Entries taken from a collection:

####

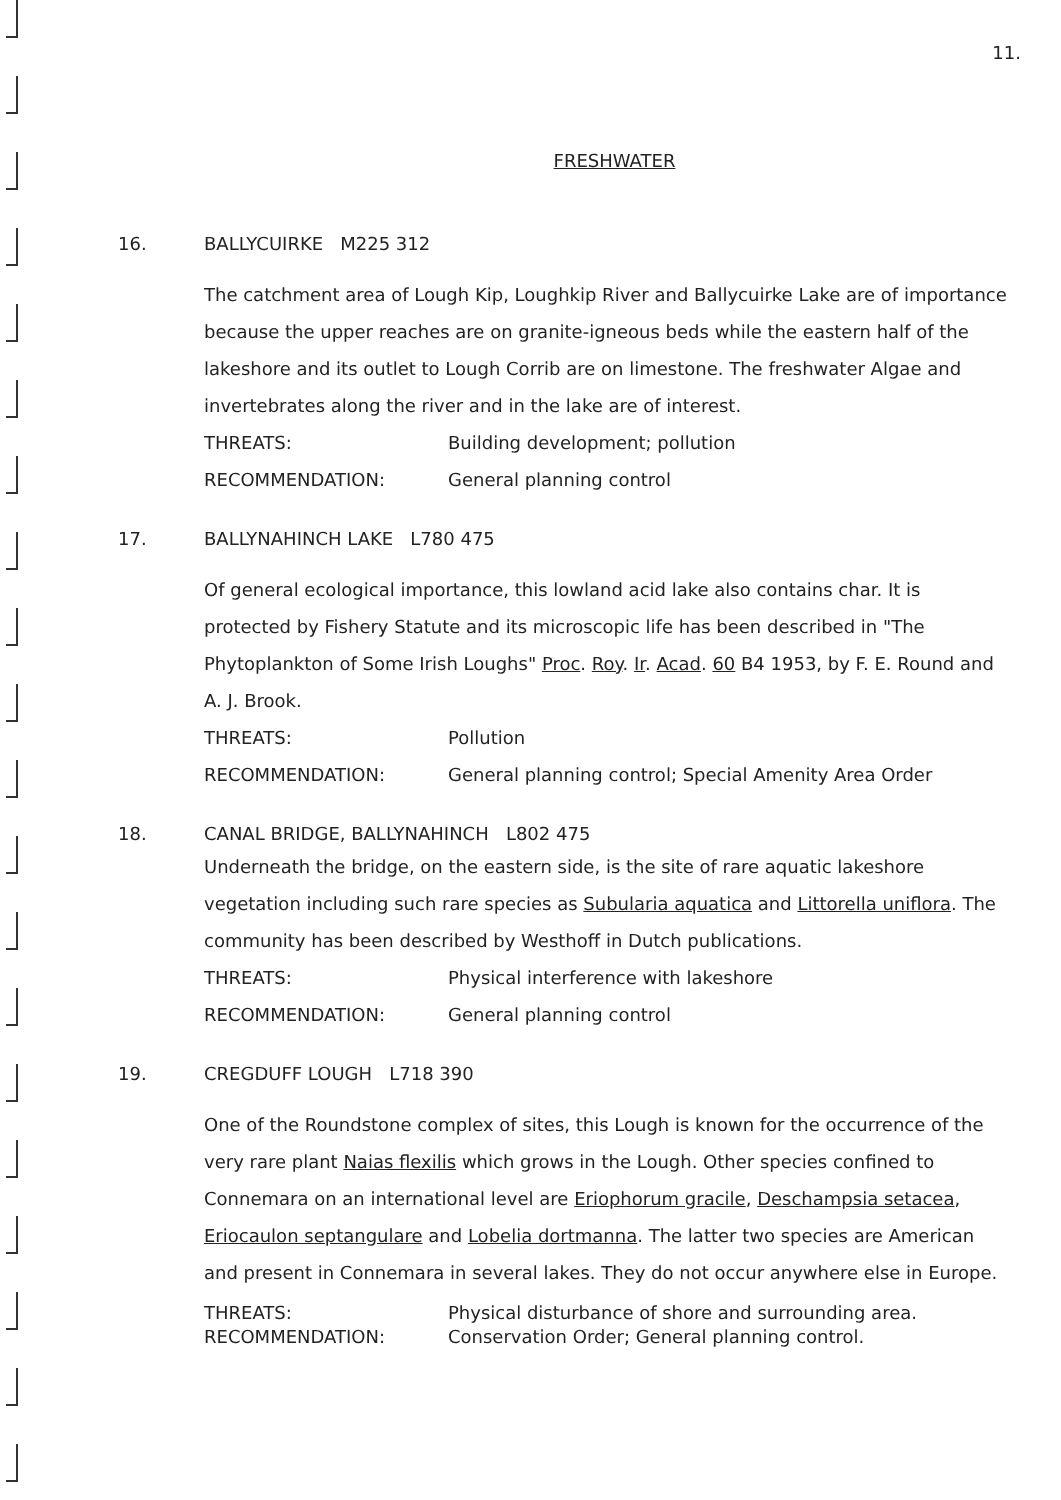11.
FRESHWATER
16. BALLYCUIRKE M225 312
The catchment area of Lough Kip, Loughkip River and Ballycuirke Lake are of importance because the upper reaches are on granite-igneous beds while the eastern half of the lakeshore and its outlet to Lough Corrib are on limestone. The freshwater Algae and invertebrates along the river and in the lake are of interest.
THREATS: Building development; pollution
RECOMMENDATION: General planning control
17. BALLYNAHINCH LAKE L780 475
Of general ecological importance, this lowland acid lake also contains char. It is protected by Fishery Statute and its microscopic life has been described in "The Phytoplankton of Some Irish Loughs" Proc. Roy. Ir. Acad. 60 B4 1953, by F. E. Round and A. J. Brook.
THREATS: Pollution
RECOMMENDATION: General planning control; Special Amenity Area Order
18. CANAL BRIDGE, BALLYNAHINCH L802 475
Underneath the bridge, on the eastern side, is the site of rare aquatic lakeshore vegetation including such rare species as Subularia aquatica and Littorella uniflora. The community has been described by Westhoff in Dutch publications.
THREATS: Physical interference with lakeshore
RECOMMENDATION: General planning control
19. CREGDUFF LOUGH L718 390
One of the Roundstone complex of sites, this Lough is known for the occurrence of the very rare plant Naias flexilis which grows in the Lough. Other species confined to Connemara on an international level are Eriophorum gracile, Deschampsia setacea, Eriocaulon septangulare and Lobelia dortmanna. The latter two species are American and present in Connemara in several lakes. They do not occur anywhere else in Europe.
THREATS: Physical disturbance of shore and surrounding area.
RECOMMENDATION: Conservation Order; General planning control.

####

> **Aim of the exercise**
Nothing but the pictures should be left out when the records are retyped exactly.

> **Output**
11.
FRESHWATER
16. BALLYCUIRKE M225 312
The catchment area of Lough Kip, Loughkip River and Ballycuirke Lake are of importance because the upper reaches are on granite-igneous beds while the eastern half of the lakeshore and its outlet to Lough Corrib are on limestone. The freshwater Algae and invertebrates along the river and in the lake are of interest.
THREATS: Building development; pollution
RECOMMENDATION: General planning control
17. BALLYNAHINCH LAKE L780 475
Of general ecological importance, this lowland acid lake also contains char. It is protected by Fishery Statute and its microscopic life has been described in "The Phytoplankton of Some Irish Loughs" Proc. Roy. Ir. Acad. 60 B4 1953, by F. E. Round and A. J. Brook.
THREATS: Pollution
RECOMMENDATION: General planning control; Special Amenity Area Order
18. CANAL BRIDGE, BALLYNAHINCH L802 475
Underneath the bridge, on the eastern side, is the site of rare aquatic lakeshore vegetation including such rare species as Subularia aquatica and Littorella uniflora. The community has been described by Westhoff in Dutch publications.
THREATS: Physical interference with lakeshore
RECOMMENDATION: General planning control
19. CREGDUFF LOUGH L718 390
One of the Roundstone complex of sites, this Lough is known for the occurrence of the very rare plant Naias flexilis which grows in the Lough. Other species confined to Connemara on an international level are Eriophorum gracile, Deschampsia setacea, Eriocaulon septangulare and Lobelia dortmanna. The latter two species are American and present in Connemara in several lakes. They do not occur anywhere else in Europe.
THREATS: Physical disturbance of shore and surrounding area.
RECOMMENDATION: Conservation Order; General planning control.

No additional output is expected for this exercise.